Task goal - Output these lines as a JSON list of strings, one string per line, leaving out blank lines.

(Entries from a dataset)
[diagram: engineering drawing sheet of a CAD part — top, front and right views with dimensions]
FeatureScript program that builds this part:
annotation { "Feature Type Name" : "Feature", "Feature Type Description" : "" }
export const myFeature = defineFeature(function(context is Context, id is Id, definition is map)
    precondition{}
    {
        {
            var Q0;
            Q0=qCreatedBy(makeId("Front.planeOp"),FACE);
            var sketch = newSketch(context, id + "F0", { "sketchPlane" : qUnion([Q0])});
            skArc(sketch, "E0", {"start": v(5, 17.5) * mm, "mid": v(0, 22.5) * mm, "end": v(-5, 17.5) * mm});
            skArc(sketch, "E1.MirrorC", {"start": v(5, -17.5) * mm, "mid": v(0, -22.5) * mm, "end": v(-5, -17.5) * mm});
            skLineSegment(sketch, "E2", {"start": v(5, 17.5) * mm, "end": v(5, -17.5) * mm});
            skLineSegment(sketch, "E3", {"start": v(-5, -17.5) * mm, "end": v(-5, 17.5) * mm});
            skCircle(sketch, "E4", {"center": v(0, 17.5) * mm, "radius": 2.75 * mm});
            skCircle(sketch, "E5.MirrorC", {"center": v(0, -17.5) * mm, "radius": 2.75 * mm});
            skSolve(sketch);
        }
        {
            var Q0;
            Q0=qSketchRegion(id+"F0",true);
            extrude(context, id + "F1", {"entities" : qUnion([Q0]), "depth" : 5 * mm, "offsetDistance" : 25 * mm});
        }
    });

Solved exercise -
[
  "[diagram: engineering drawing sheet of a CAD part — top, front and right views with dimensions]",
  "FeatureScript program that builds this part:",
  "annotation { \"Feature Type Name\" : \"Feature\", \"Feature Type Description\" : \"\" }",
  "export const myFeature = defineFeature(function(context is Context, id is Id, definition is map)",
  "    precondition{}",
  "    {",
  "        {",
  "            var Q0;",
  "            Q0=qCreatedBy(makeId(\"Front.planeOp\"),FACE);",
  "            var sketch = newSketch(context, id + \"F0\", { \"sketchPlane\" : qUnion([Q0])});",
  "            skArc(sketch, \"E0\", {\"start\": v(5, 17.5) * mm, \"mid\": v(0, 22.5) * mm, \"end\": v(-5, 17.5) * mm});",
  "            skArc(sketch, \"E1.MirrorC\", {\"start\": v(5, -17.5) * mm, \"mid\": v(0, -22.5) * mm, \"end\": v(-5, -17.5) * mm});",
  "            skLineSegment(sketch, \"E2\", {\"start\": v(5, 17.5) * mm, \"end\": v(5, -17.5) * mm});",
  "            skLineSegment(sketch, \"E3\", {\"start\": v(-5, -17.5) * mm, \"end\": v(-5, 17.5) * mm});",
  "            skCircle(sketch, \"E4\", {\"center\": v(0, 17.5) * mm, \"radius\": 2.75 * mm});",
  "            skCircle(sketch, \"E5.MirrorC\", {\"center\": v(0, -17.5) * mm, \"radius\": 2.75 * mm});",
  "            skSolve(sketch);",
  "        }",
  "        {",
  "            var Q0;",
  "            Q0=qSketchRegion(id+\"F0\",true);",
  "            extrude(context, id + \"F1\", {\"entities\" : qUnion([Q0]), \"depth\" : 5 * mm, \"offsetDistance\" : 25 * mm});",
  "        }",
  "    });"
]